Page excerpt
BEGIN

Ark River Review was the long-time literary magazine at Wichita State University.
New Letters, at the University of Missouri-Kansas City, is a nationally recognized literary magazine that runs an annual award competition. Regional writing has found a home there, and writers like Robert Day, Thomas Fox Averill, Jo McDougall, Nance Van Winckel (one-time resident of Assyria), and Albert Goldbarth can be found therein.
Midwest Quarterly is housed at Pittsburg State University. Although primarily a scholarly journal, the Quarterly runs a creative issue each summer. Under the direction of Stephen Meats, the magazine has featured work by Kansans on regional subjects, in tribute to Kansas writers like William Stafford and Jonathan Holden, and has published some of the finest new work by emerging Kansas Writers.
Coal City Review, first published in 1989, is edited by poet Brian Daldorph (b.1958), British-born, but now on the faculty of the University of Kansas. The review also serves as a press. See: Bird’s Horn (2007), by Kevin Rabas (b.1974 ), a collection of jazz-inspired poetry.
Flint Hills Review, the yearly literary magazine published by Emporia State University, began in 1996. The current editor is creative writing teacher Amy Sage Webb.
Touchstone, published yearly at Kansas State University, is edited by graduate students in the English Department.

END

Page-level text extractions
BEGIN

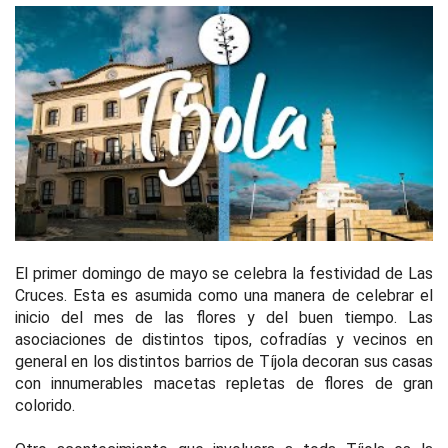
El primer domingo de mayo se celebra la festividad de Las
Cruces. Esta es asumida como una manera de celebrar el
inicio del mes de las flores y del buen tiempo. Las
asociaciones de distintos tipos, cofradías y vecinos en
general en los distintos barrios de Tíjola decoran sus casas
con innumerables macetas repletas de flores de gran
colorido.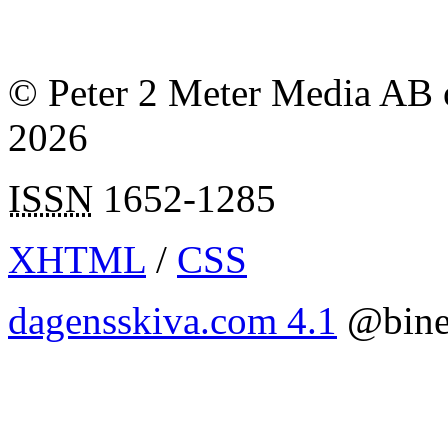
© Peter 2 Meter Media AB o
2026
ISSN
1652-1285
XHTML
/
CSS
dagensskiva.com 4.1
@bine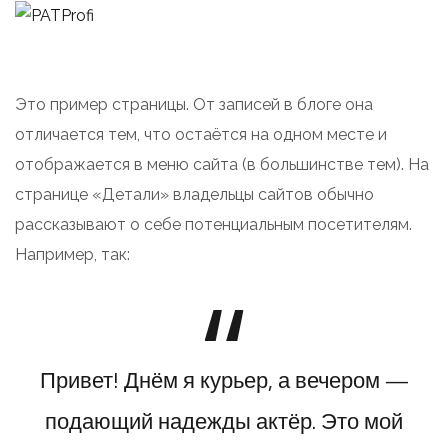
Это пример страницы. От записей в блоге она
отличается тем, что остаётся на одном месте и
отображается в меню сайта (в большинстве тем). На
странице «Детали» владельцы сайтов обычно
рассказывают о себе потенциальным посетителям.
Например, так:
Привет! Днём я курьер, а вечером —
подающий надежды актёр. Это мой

END

Work instructions
[a] Answer these questions from the literary magazines excerpt:
(i) Which university publishes Flint Hills Review?
(ii) Who edits Touchstone?
(iii) In what year was Coal City Review first published?
[b] In the literary magazines excerpt, turn the paragraph beginning "Midwest Quarterly is housed" into a short bulleted list that keeps its main facts.

Response list
[a]
(i) Emporia State University
(ii) Graduate students in the English Department at Kansas State University
(iii) 1989

[b]
- Midwest Quarterly is based at Pittsburg State University.
- It is mainly a scholarly journal but publishes a creative issue every summer.
- Under Stephen Meats, it has featured Kansans writing on regional subjects.
- It has paid tribute to Kansas writers such as William Stafford and Jonathan Holden.
- It has published some of the finest new work by emerging Kansas writers.